Let’s hear from someone who just wants to get that shit over with each night. Coming
home from a hard day of work to deal with the kids’ homework and laundry is bad
enough. Preparing dinner and then eating dinner and then cleaning up dinner is
the last thing this girl wants to do.
Enough nattering
on; let’s get this first recipe over with.
My favorite
food is pizza. I could eat pizza twice a week, every week. Except I fear fast
food pizza (see the mention of non-food items in my food, above). And most
frozen pizzas. Which means I have to cook the pizza.
So here’s a
recipe for you to try—and make your own. The great thing about pizza is that
you can put whatever you want (or have) on it, once you’ve got the basics down,
and the basics are simple. For the pizza pictured here, I put J’s homemade
sauce on it, as well as beef, sausage, pepperoni, mushrooms, kalamata olives,
spinach and mozzarella.
And I made
Ant cook the sausage. The rest was leftovers from the refrigerator.
Step one: Get
a pan like this. Seriously. Stone cookware is your friend. I’ve used the shit
out of this pan for years, and it gets the job done right every time. Everyone
needs to invest in this pan. You cannot screw up food in this pan, and I’ve
tried. I strongly suggest that you
spread two teaspoonfuls of cornmeal to the pan before moving on to the crust.

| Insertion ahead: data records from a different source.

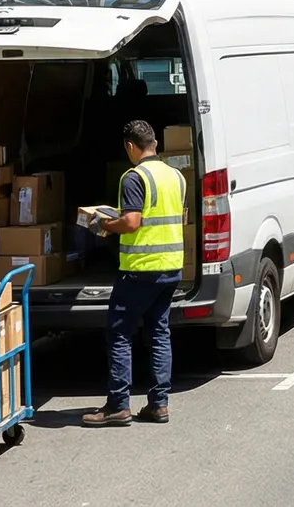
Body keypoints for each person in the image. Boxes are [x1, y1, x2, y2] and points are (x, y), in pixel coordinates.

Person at [84, 121, 190, 426]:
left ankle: (118, 404)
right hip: (171, 269)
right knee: (158, 333)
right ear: (154, 143)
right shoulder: (176, 176)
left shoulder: (134, 177)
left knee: (119, 333)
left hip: (140, 270)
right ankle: (159, 404)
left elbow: (131, 222)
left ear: (131, 147)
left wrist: (103, 224)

It tastes yummy and it keeps the crust from sticking.
Step two:
The crust. So, you can make your own crust, or you can buy crust. I buy crust.
If you want to make yours, then get on the Pinterest. There are some good wheat
crust recipes on there. Using the pan above, I like to buy the Pillsbury pizza
crust in the can (near the biscuits and cinnamon rolls), and for this recipe,
you’ll need two—one roll on each half. This has added benefits: speed, since
you won’t have to make it or roll it out; thickness, since the guys like a
thicker crust; and potential for stuffed crust—sticking string cheese in the
crust around the edges of the pan and then wrapping the crust tightly around
it.
Step three: Toppings.
The sky’s the limit here folks. You can make it easy (store bought sauce,
pepperoni, and mega-cheese), you can make it unique (chicken bacon artichoke
alfredo) or you can take this opportunity to hide vegetables from your kids (my
preferred route). Put whatever you want on the pizza.
Step four:
Stick that puppy in the pre-heated oven (425) for 20-25 minutes. Drink a beer.
Watch a sitcom.
Step five:
Cut and Eat. Be happy in the fact that you have less dishes than usual to clean
up afterwards. Marvel at the fact that your kids met the daily recommended servings
of vegetables for once.
See how easy
that was? Yeah—that’s the only way I function in the kitchen. I have lots of
other recipes like this one to share, so I’m going to start posting some of
them. And I think I might be able to convince J to share some of his recipes,
too (for people who have skills in the kitchen)—although the pasta sauce might
be off limits. I’ll try—for you. You can thank me in Starbuck’s gift cards.